Digital Payment Fraud Is Rising — How to Stay Safe
As digital payments grow more popular, bank, card and mobile-banking fraud is rising with them. Scammers once mainly targeted mobile-banking users; now they target card holders too. With credit/debit cards and mobile banking handling so much money online, protecting your information and funds matters more than ever.
Common fraud tactics
Scammers often call pretending to be bank officials, claiming your card needs 'updating' or your account has a 'problem' to verify — or they dangle a fake offer or prize. They typically ask for:
- Cardholder name & expiry date
- CVV (the 3–4 digit number on the back of the card)
- PIN (personal identification number)
- OTP (one-time password)
Share even one of these and scammers can shop with your card, move money to a mobile wallet (like bKash or Rocket), or steal your funds in other ways.
How to prevent it
- Verify via the bank's official number — banks never ask for secrets over a phone call.

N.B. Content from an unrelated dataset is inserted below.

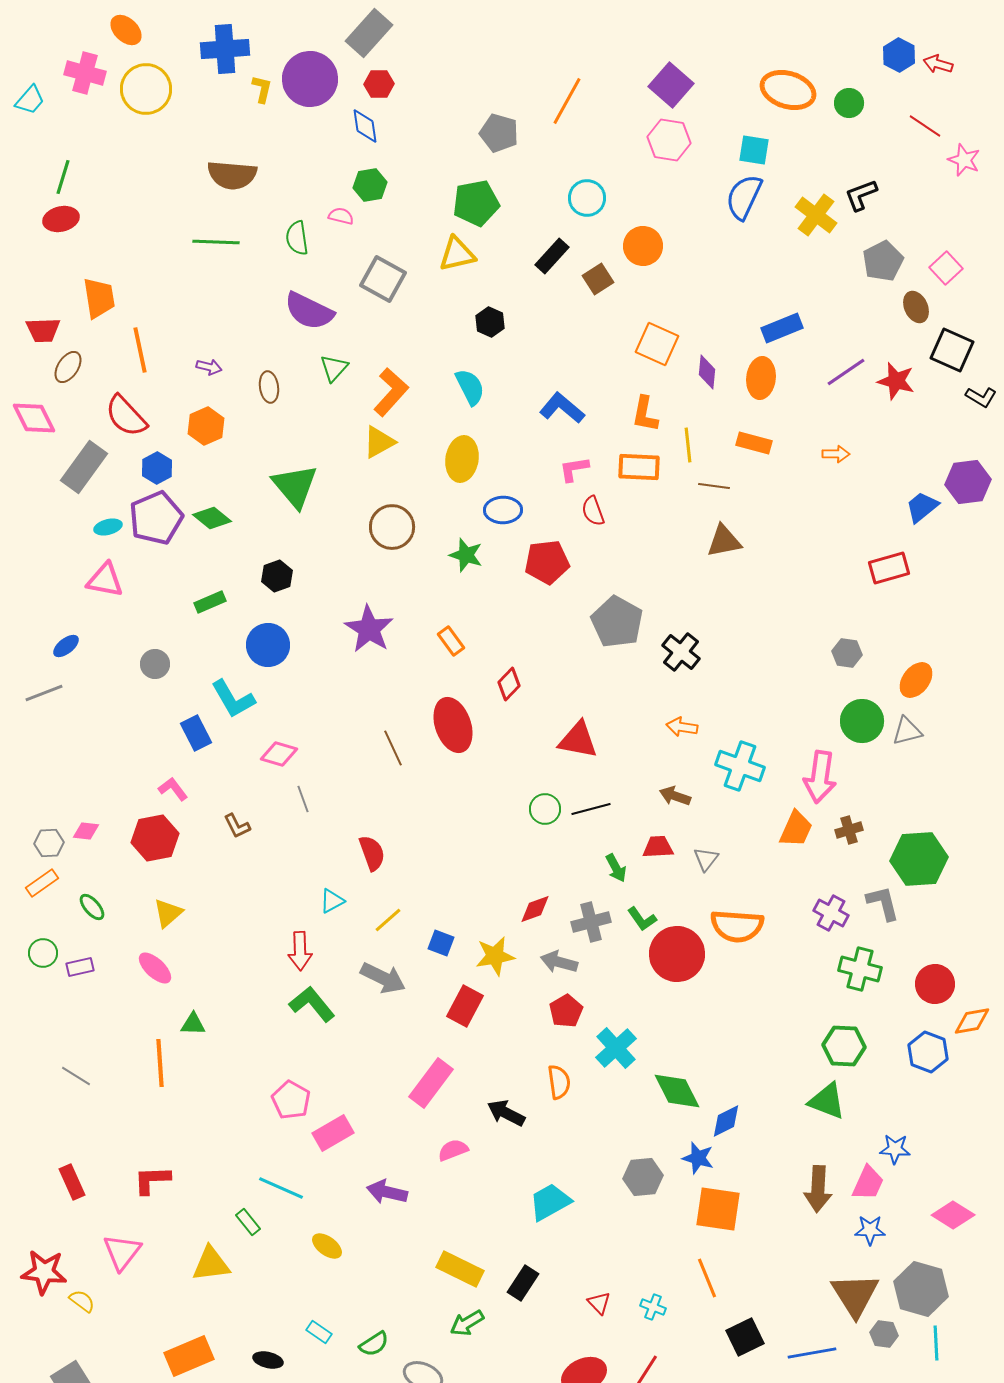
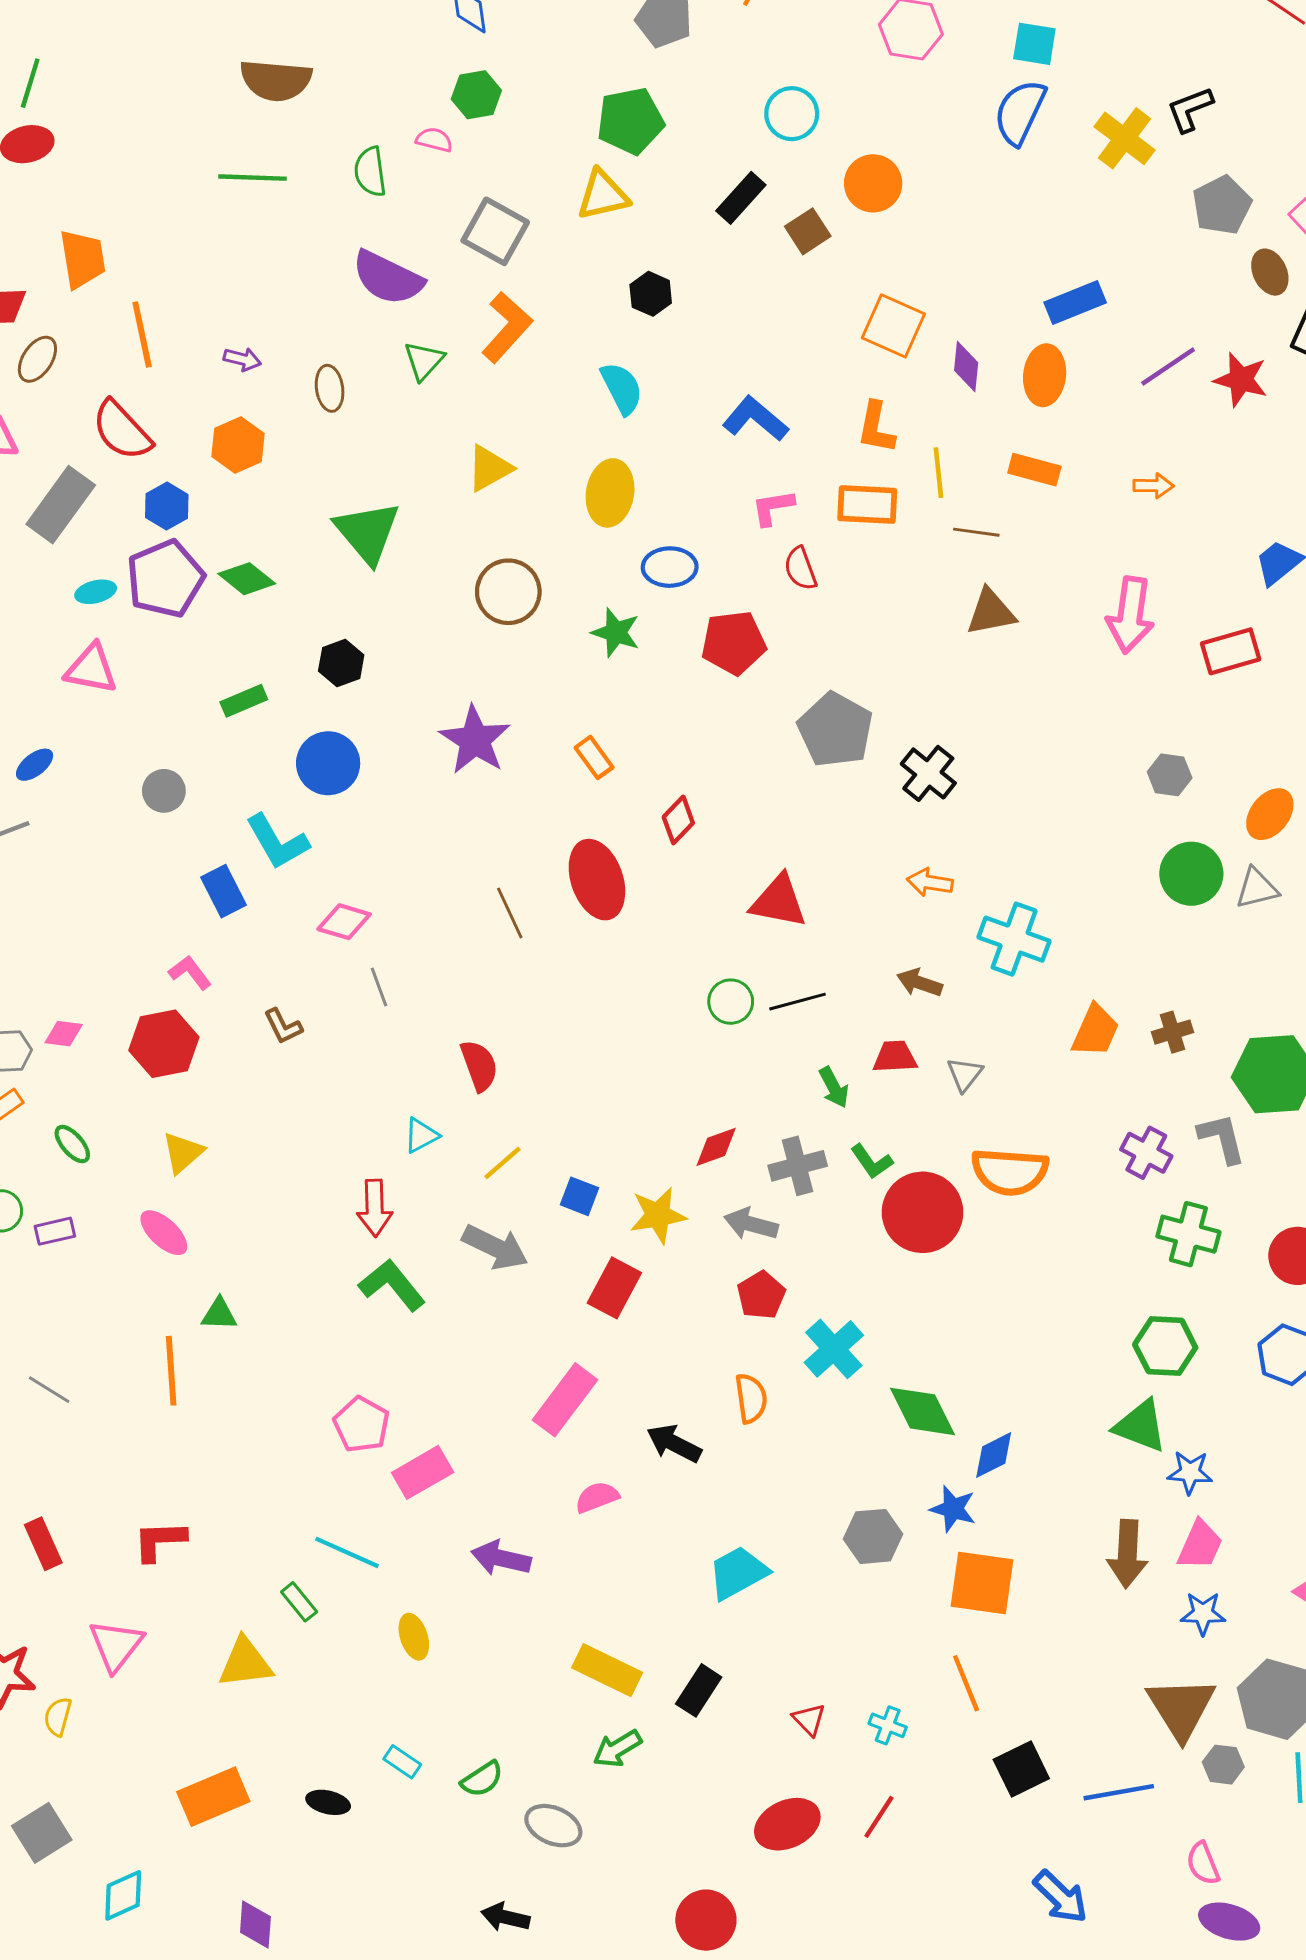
orange L-shape: (391, 392) -> (507, 327), moved
pink arrow: (820, 777) -> (1130, 615), moved
blue star: (895, 1149) -> (1190, 1472), moved
yellow ellipse: (327, 1246) -> (414, 1637), turned 36
yellow semicircle: (82, 1301) -> (58, 1717), turned -112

- Never share an OTP — it's only for confirming your own transaction.
- Don't click suspicious links — go to the bank's official site directly, not via a link.
- Keep card details, PIN, CVV and OTP private — never over phone or message.
- Monitor your statements regularly; report anything suspicious to the bank immediately.
- Keep your PIN truly secret — don't share it even with family or close friends.
- Be careful sharing your account number online; delete shared sensitive info after use.
- Beware 'your account is closed' calls — real banks never call asking for OTP/PIN.
- On payment gateways, check the URL is the real site, not a phishing clone.
- Never open an account or buy a SIM with someone else's NID/phone — or open one for others with yours.
Scammers keep inventing new tricks, so protecting your banking information is essential. Making the people around you aware helps stop this kind of fraud and protects everyone from financial loss.